> Records shown:
--------------------
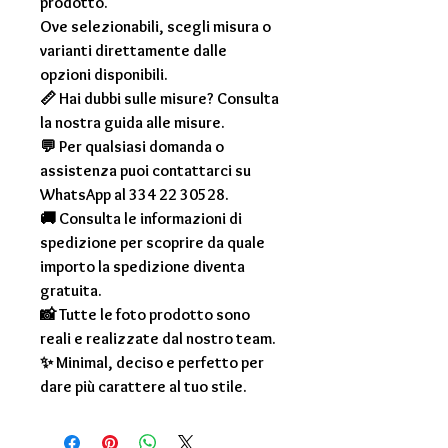
prodotto.
Ove selezionabili, scegli misura o
varianti direttamente dalle
opzioni disponibili.
📏 Hai dubbi sulle misure? Consulta
la nostra guida alle misure.
💬 Per qualsiasi domanda o
assistenza puoi contattarci su
WhatsApp al 334 22 30528.
🚚 Consulta le informazioni di
spedizione per scoprire da quale
importo la spedizione diventa
gratuita.
📸 Tutte le foto prodotto sono
reali e realizzate dal nostro team.
✨ Minimal, deciso e perfetto per
dare più carattere al tuo stile.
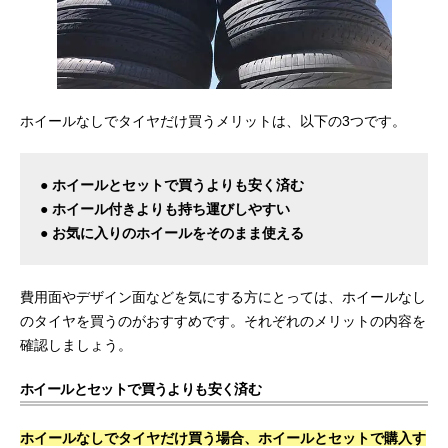
ホイールなしでタイヤだけ買うメリットは、以下の3つです。
● ホイールとセットで買うよりも安く済む
● ホイール付きよりも持ち運びしやすい
● お気に入りのホイールをそのまま使える
費用面やデザイン面などを気にする方にとっては、ホイールなし
のタイヤを買うのがおすすめです。それぞれのメリットの内容を
確認しましょう。
ホイールとセットで買うよりも安く済む
ホイールなしでタイヤだけ買う場合、ホイールとセットで購入す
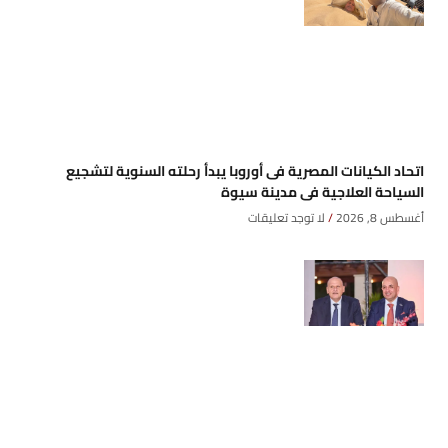
اتحاد الكيانات المصرية فى أوروبا يبدأ رحلته السنوية لتشجيع
السياحة العلاجية فى مدينة سيوة
أغسطس 8, 2026
لا توجد تعليقات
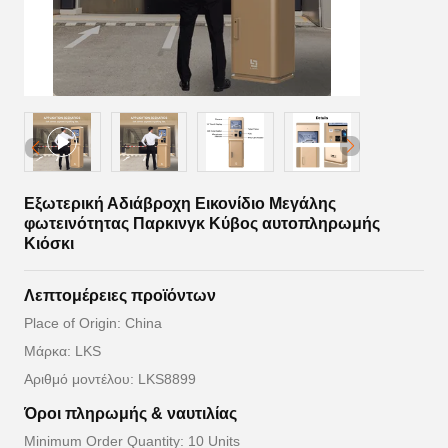
Εξωτερική Αδιάβροχη Εικονίδιο Μεγάλης
φωτεινότητας Παρκινγκ Κύβος αυτοπληρωμής
Κιόσκι
Λεπτομέρειες προϊόντων
Place of Origin: China
Μάρκα: LKS
Αριθμό μοντέλου: LKS8899
Όροι πληρωμής & ναυτιλίας
Minimum Order Quantity: 10 Units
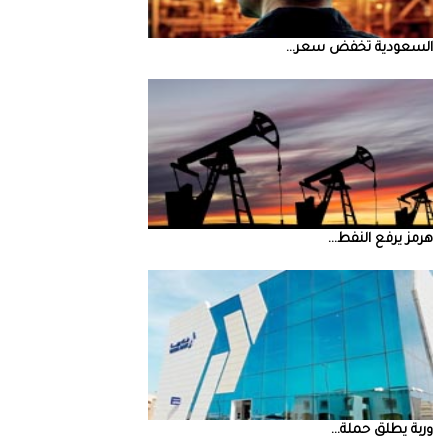
السعودية‭ ‬تخفض‭ ‬سعر‭ ...
‮‬هرمز‮‬‭ ‬يرفع‭ ‬النفط‭ ...
‮‬وربة‮‬‭ ‬يطلق‭ ‬حملة‭ ...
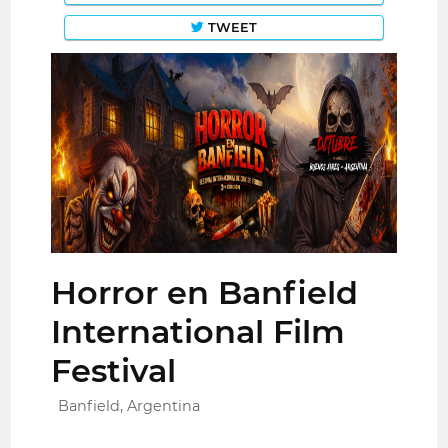
TWEET
Horror en Banfield
International Film
Festival
Banfield, Argentina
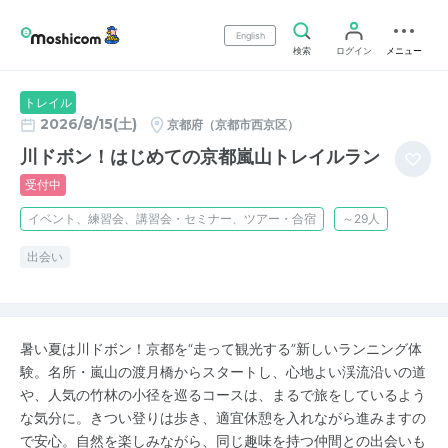
English
検索
ログイン
メニュー
トレイル
2026/8/15(土)
京都府（京都市西京区）
川ドボン！はじめての京都嵐山トレイルラン
受付中
イベント、練習会、講習会・セミナー、ツアー・合宿
～29人
出会い
暑い夏は川ドボン！京都を“走って観光する”新しいランニング体
験。名所・嵐山の渡月橋からスタートし、心地よい渓流沿いの道
や、人気の竹林の小径を巡るコースは、まるで旅をしているよう
な気分に。きつい登りは歩き、適宜休憩を入れながら進みますの
で安心。自然を楽しみながら、同じ趣味を持つ仲間との出会いも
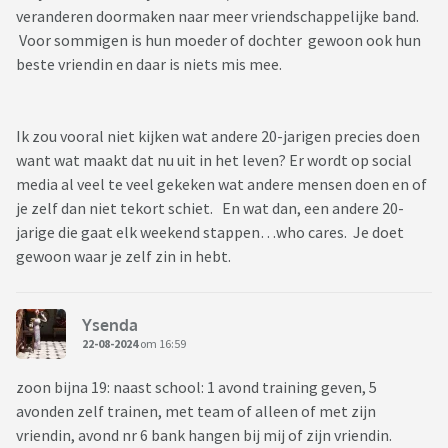
veranderen doormaken naar meer vriendschappelijke band.
Voor sommigen is hun moeder of dochter gewoon ook hun
beste vriendin en daar is niets mis mee.
Ik zou vooral niet kijken wat andere 20-jarigen precies doen
want wat maakt dat nu uit in het leven? Er wordt op social
media al veel te veel gekeken wat andere mensen doen en of
je zelf dan niet tekort schiet. En wat dan, een andere 20-
jarige die gaat elk weekend stappen…who cares. Je doet
gewoon waar je zelf zin in hebt.
Ysenda
22-08-2024
om 16:59
zoon bijna 19: naast school: 1 avond training geven, 5
avonden zelf trainen, met team of alleen of met zijn
vriendin, avond nr 6 bank hangen bij mij of zijn vriendin.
--------------------
> What to produce: Would you please return all lines from the listing above that contain "team"?

> Your response:
reali e realizzate dal nostro team.
avonden zelf trainen, met team of alleen of met zijn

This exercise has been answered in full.